- _Page segmentation data_
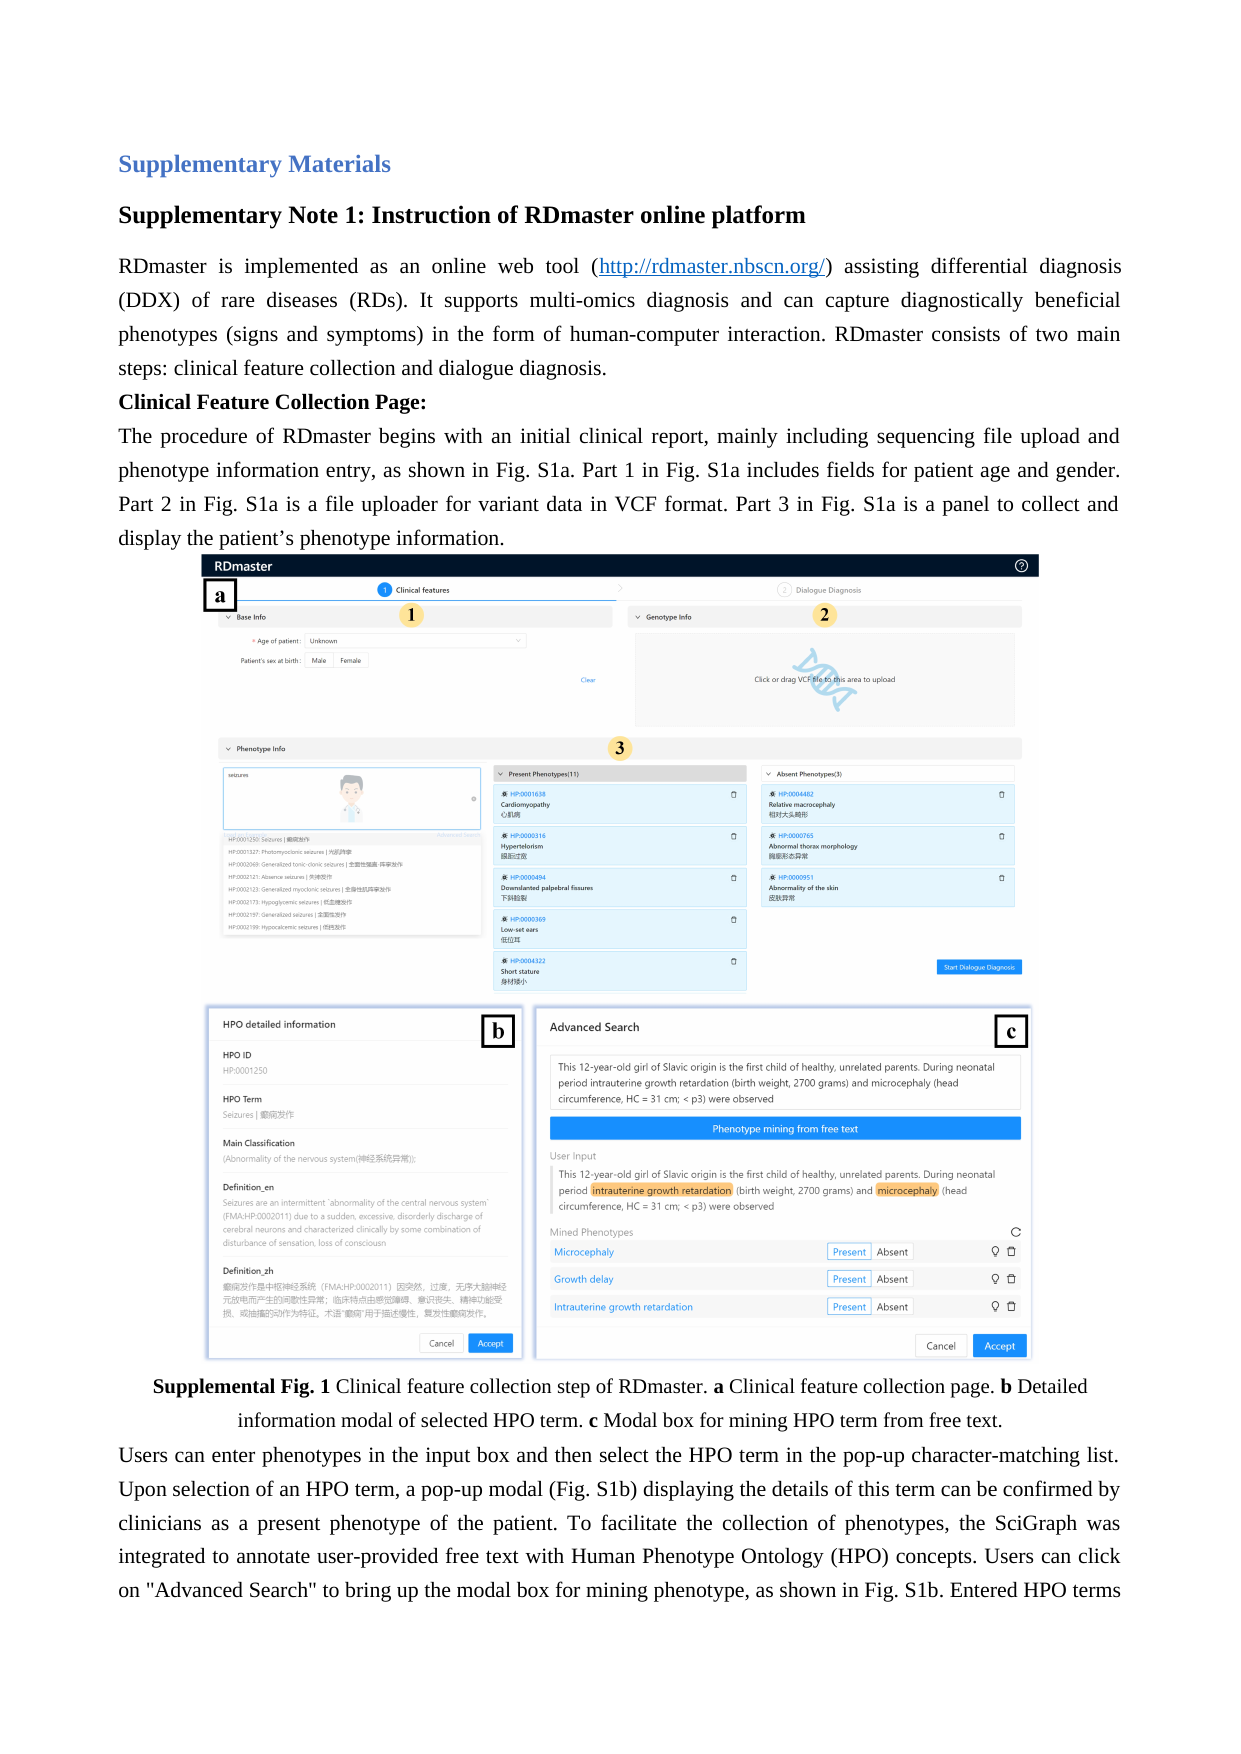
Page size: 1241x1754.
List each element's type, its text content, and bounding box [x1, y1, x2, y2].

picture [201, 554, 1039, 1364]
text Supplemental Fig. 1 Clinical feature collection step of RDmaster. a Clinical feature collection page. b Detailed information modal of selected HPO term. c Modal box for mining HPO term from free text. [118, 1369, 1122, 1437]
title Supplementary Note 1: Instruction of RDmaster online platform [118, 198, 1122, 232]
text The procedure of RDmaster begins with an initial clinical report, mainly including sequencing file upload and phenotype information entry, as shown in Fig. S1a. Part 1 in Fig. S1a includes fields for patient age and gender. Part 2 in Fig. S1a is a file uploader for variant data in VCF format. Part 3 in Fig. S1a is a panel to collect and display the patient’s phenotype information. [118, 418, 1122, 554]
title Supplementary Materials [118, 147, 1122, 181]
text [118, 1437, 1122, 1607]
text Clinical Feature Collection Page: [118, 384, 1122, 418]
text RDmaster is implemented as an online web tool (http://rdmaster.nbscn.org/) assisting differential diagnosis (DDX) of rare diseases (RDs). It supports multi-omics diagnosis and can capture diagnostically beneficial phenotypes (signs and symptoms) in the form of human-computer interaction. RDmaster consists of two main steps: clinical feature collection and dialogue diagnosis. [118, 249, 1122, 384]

- _YOUR ASSIGNMENT_
The line containing "text [118, 1437, 1122, 1607]" and every line after it, through the last one above, should be written out word for word.

- _COMPLETED EXERCISE_
text [118, 1437, 1122, 1607]
text Clinical Feature Collection Page: [118, 384, 1122, 418]
text RDmaster is implemented as an online web tool (http://rdmaster.nbscn.org/) assisting differential diagnosis (DDX) of rare diseases (RDs). It supports multi-omics diagnosis and can capture diagnostically beneficial phenotypes (signs and symptoms) in the form of human-computer interaction. RDmaster consists of two main steps: clinical feature collection and dialogue diagnosis. [118, 249, 1122, 384]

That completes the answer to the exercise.